*RECORDS SHOWN*
------------------------------------

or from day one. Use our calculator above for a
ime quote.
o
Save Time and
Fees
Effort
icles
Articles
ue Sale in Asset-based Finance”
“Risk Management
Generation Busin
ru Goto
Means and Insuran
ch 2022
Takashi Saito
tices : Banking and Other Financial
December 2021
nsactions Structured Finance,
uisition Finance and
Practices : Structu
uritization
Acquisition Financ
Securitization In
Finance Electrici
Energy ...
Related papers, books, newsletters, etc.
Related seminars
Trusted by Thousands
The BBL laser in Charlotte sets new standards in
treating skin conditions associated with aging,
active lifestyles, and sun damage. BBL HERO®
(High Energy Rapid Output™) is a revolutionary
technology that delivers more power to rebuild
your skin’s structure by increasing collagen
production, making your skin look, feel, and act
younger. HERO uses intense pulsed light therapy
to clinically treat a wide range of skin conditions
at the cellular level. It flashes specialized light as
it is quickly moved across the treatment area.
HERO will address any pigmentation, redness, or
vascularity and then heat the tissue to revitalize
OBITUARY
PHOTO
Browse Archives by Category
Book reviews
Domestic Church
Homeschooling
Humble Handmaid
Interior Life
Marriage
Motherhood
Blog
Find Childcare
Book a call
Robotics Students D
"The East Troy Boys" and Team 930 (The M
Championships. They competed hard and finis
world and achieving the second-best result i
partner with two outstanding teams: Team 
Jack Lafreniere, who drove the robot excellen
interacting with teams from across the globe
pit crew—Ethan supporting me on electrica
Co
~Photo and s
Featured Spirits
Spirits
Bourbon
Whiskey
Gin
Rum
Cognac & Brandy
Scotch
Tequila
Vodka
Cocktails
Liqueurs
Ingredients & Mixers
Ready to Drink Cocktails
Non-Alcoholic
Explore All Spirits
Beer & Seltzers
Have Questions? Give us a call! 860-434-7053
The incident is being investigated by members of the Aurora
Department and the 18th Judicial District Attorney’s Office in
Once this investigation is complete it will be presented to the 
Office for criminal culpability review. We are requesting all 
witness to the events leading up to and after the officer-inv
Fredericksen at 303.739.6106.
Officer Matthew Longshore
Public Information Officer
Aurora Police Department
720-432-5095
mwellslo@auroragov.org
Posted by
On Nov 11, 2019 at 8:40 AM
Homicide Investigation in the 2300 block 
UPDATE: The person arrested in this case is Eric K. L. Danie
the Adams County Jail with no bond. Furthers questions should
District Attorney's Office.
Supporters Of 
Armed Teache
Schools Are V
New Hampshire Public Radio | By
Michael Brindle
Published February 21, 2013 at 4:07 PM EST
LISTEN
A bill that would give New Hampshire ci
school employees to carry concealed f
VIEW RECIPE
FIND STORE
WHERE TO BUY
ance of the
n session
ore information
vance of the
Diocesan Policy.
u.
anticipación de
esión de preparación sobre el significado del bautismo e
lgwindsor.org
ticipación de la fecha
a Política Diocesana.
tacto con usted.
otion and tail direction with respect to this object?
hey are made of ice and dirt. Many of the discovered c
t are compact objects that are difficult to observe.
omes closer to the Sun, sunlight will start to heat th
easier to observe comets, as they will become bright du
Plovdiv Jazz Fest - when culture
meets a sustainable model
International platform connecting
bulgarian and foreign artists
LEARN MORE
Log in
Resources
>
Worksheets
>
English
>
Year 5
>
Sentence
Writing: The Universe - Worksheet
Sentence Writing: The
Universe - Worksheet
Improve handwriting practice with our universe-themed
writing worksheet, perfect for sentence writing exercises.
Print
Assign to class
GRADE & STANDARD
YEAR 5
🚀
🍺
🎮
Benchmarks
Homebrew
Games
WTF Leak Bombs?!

------------------------------------

*GOAL OF THE EXERCISE*
Within the material above, extract exactly the lines that start at the line containing "Related papers, books, newsletters, etc." and stop after the line containing "Championships. They competed hard and finis", and only those.

*YOUR RESPONSE*
Related papers, books, newsletters, etc.
Related seminars
Trusted by Thousands
The BBL laser in Charlotte sets new standards in
treating skin conditions associated with aging,
active lifestyles, and sun damage. BBL HERO®
(High Energy Rapid Output™) is a revolutionary
technology that delivers more power to rebuild
your skin’s structure by increasing collagen
production, making your skin look, feel, and act
younger. HERO uses intense pulsed light therapy
to clinically treat a wide range of skin conditions
at the cellular level. It flashes specialized light as
it is quickly moved across the treatment area.
HERO will address any pigmentation, redness, or
vascularity and then heat the tissue to revitalize
OBITUARY
PHOTO
Browse Archives by Category
Book reviews
Domestic Church
Homeschooling
Humble Handmaid
Interior Life
Marriage
Motherhood
Blog
Find Childcare
Book a call
Robotics Students D
"The East Troy Boys" and Team 930 (The M
Championships. They competed hard and finis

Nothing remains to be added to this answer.